We uncovered four critical vulnerabilities through extensive static and dynamic reverse engineering, including a remote code execution flaw in the BMS. We exploit the vulnerabilities to conduct four novel attacks we call E-Trojans. The attacks can be executed remotely via a malicious mobile application installed on the victim's phone or in wireless proximity using a Bluetooth Low Energy (BLE) device. The attacks affect the e-scooter safety, security, availability, and privacy. For example, we present a new ransomware attack infecting the BMS and asking for a ransom while permanently damaging the e-scooter battery by silently undervolting its cells.

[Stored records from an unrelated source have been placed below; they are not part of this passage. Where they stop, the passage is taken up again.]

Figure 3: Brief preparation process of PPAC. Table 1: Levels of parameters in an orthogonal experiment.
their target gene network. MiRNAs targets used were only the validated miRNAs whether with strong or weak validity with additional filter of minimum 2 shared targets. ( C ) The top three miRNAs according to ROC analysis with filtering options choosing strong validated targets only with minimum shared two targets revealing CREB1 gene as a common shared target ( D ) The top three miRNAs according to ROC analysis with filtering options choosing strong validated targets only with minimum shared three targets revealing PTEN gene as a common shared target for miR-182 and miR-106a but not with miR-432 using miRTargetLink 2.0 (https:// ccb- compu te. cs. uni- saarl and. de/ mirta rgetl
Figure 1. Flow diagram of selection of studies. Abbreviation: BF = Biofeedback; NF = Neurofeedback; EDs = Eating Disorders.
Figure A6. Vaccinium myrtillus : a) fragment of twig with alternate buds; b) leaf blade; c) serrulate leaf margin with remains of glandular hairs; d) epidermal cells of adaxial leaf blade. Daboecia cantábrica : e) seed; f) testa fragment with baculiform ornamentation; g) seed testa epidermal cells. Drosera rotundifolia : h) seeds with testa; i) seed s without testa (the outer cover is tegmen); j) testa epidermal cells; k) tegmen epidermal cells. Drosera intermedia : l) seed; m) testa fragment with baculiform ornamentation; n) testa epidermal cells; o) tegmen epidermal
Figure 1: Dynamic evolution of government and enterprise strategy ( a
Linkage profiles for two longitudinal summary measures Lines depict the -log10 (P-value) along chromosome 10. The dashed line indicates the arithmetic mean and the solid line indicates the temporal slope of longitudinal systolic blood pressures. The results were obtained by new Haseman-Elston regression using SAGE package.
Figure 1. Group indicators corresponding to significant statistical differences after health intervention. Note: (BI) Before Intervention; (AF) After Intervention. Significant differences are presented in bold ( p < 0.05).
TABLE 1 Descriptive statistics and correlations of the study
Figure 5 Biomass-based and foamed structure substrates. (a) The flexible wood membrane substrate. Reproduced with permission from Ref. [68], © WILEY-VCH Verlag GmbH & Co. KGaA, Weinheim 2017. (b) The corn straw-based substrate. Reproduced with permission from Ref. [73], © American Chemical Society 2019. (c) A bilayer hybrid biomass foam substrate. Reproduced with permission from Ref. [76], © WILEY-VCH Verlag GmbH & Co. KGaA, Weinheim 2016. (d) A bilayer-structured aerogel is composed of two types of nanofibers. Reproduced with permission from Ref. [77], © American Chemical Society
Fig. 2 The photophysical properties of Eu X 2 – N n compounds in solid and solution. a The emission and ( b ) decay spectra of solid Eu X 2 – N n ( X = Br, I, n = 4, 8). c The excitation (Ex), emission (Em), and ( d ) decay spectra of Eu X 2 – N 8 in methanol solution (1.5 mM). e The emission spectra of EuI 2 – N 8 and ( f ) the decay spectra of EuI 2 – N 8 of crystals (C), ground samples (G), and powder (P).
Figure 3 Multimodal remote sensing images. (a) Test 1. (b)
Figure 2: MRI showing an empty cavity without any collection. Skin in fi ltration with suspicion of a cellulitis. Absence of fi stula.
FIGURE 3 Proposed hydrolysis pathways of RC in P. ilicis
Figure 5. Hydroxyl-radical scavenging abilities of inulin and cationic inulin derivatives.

We present the E-Trojans toolkit, an open-source and modular toolkit for reproducing our attacks and experimenting with Xiaomi e-scooters. The toolkit contains an automated patching module that creates modified BMS firmware with malicious capabilities, such as disabling firmware updates and overriding the battery safety thresholds. The toolkit also includes the Android app and Django/MongoDB backend required by our ransomware.
Empirical tests confirm our attacks' effectiveness and practicality. For instance, our undervoltage ransomware can permanently reduce the autonomy of an M365 battery by 50% in three hours while asking for a ransom. We propose four countermeasures to enhance the security and privacy of the Xiaomi e-scooter ecosystem.